DATA SCIENCE/ANALYTICS/IT TEAMS
Data scientists often are able to run the whole show—or at least have a lot of independence—in online firms and big data startups. In more conventional large firms, however, they have to collaborate with a variety of other players. In many cases the “data scientists” in large firms may be conventional quantitative analysts who are forced to spend a bit more time than they like on data management activities (which is hardly a new phenomenon). And the data hackers who excel at extracting and structuring data are working with conventional quantitative analysts who excel at modeling it. This collaboration is necessary to ensure that big data is matched by big analytics in the 3.0 era.

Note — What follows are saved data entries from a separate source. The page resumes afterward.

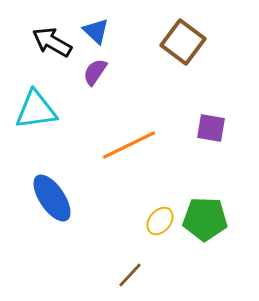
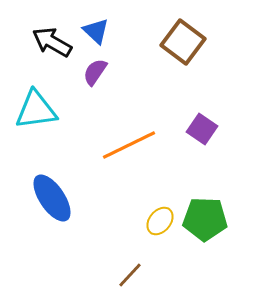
purple square: moved 9 px left, 1 px down; rotated 24 degrees clockwise
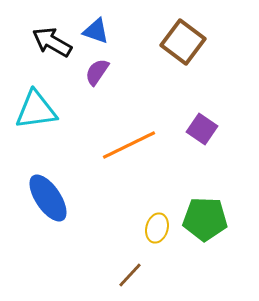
blue triangle: rotated 24 degrees counterclockwise
purple semicircle: moved 2 px right
blue ellipse: moved 4 px left
yellow ellipse: moved 3 px left, 7 px down; rotated 24 degrees counterclockwise
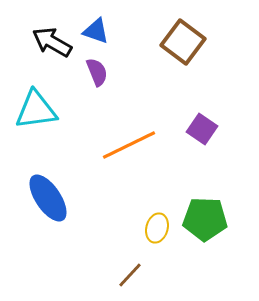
purple semicircle: rotated 124 degrees clockwise
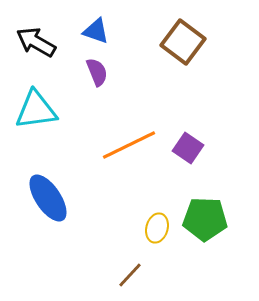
black arrow: moved 16 px left
purple square: moved 14 px left, 19 px down
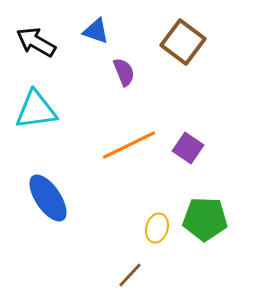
purple semicircle: moved 27 px right
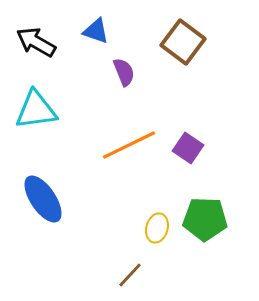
blue ellipse: moved 5 px left, 1 px down
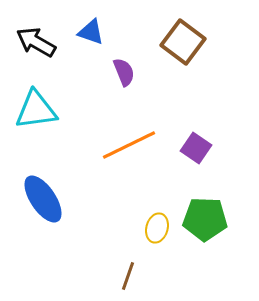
blue triangle: moved 5 px left, 1 px down
purple square: moved 8 px right
brown line: moved 2 px left, 1 px down; rotated 24 degrees counterclockwise
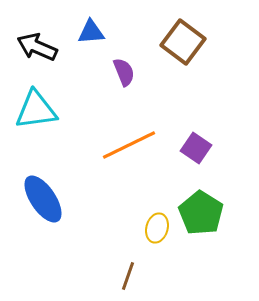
blue triangle: rotated 24 degrees counterclockwise
black arrow: moved 1 px right, 5 px down; rotated 6 degrees counterclockwise
green pentagon: moved 4 px left, 6 px up; rotated 30 degrees clockwise
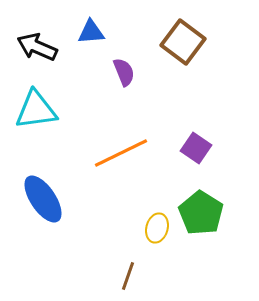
orange line: moved 8 px left, 8 px down
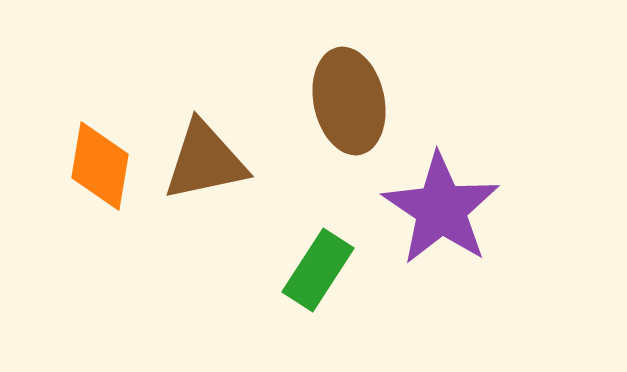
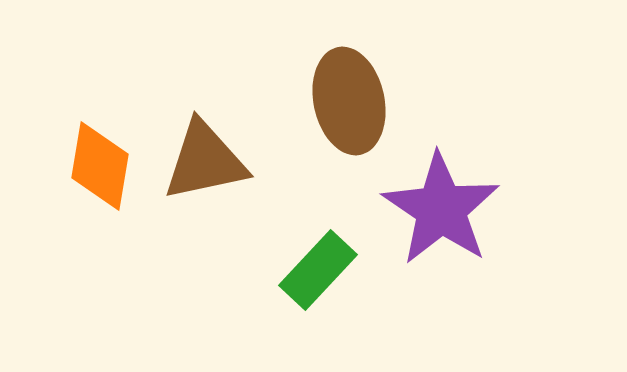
green rectangle: rotated 10 degrees clockwise
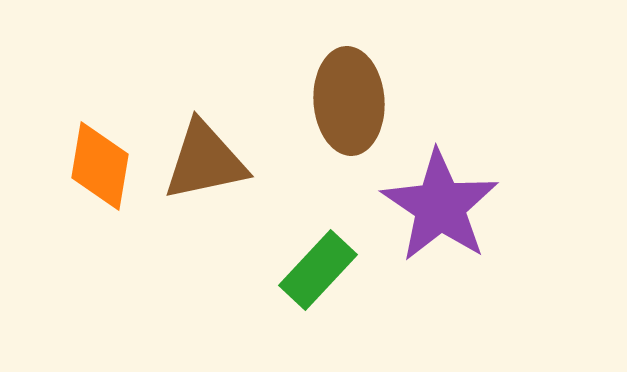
brown ellipse: rotated 8 degrees clockwise
purple star: moved 1 px left, 3 px up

Both groups have to work with IT, which supplies the big data and analytical infrastructure, provisions the “sandboxes” in which they can explore data, and who turns exploratory analyses into production capabilities. Together the combined teams are doing whatever is necessary to get the analytical job done, and there is often a lot of overlap across roles.
CHIEF ANALYTICS OFFICERS
When analytics and data become this important, they need senior management oversight. And it wouldn’t make sense for companies to have multiple leaders for different types of data, so they are beginning to create “Chief Analytics Officer” roles or equivalent titles to oversee the building of analytical capabilities. I have already mentioned the Chief Science Officer role at AIG. Other organizations with C-level analytics roles include University of Pittsburgh Medical Center, the Obama reelection campaign, and large banks such as Wells Fargo and Bank of America. We will undoubtedly see more such roles in the near future.
THE RISE OF PRESCRIPTIVE ANALYTICS
There have always been three types of analytics: descriptive, which report on the past; predictive, which use models based on past data to predict the future; and prescriptive, which use models to specify optimal behaviors and actions. Analytics 3.0 includes all types, but there is an increased emphasis on prescriptive analytics. These models involve large-scale testing and optimization. They are a means of embedding analytics into key processes and employee behaviors. They provide a high level of operational benefits for organizations, but they place a premium on high-quality planning and execution. For example, UPS is using data from digital maps and telematics devices in its trucks to change the way it routes its trucks. If the system (called ORION, for On-Road Integrated Optimization and Navigation) gives incorrect routing information to UPS’s 55,000 drivers, it won’t be used for long.
Even though it hasn’t been long since the advent of big data, these attributes add up to a new era. It is clear from our research that large organizations across industries are joining the data economy. They are not keeping traditional analytics and big data separate, but are combining them to form a new synthesis. Some aspects of Analytics 3.0 will no doubt continue to emerge, but organizations of all sizes and in all industries need to begin transitioning now to the new model. It means changes in skills, leadership, organizational structures, technologies, and architectures. Together these new approaches constitute perhaps the most sweeping change in what we do to get value from data since the 1980s.
It’s important to remember that the primary value from big data comes not from the data in its raw form, but from the processing and analysis of it and the insights, decisions, products, and services that emerge from analysis. The sweeping changes in big data technologies and management approaches need to be accompanied by similarly dramatic shifts in how data supports decisions and product/service innovation processes. These shifts have only begun to emerge, and will be the most difficult work of the Analytics 3.0 era. However, there is little doubt that analytics can transform organizations, and the firms that lead the 3.0 charge will seize the most value.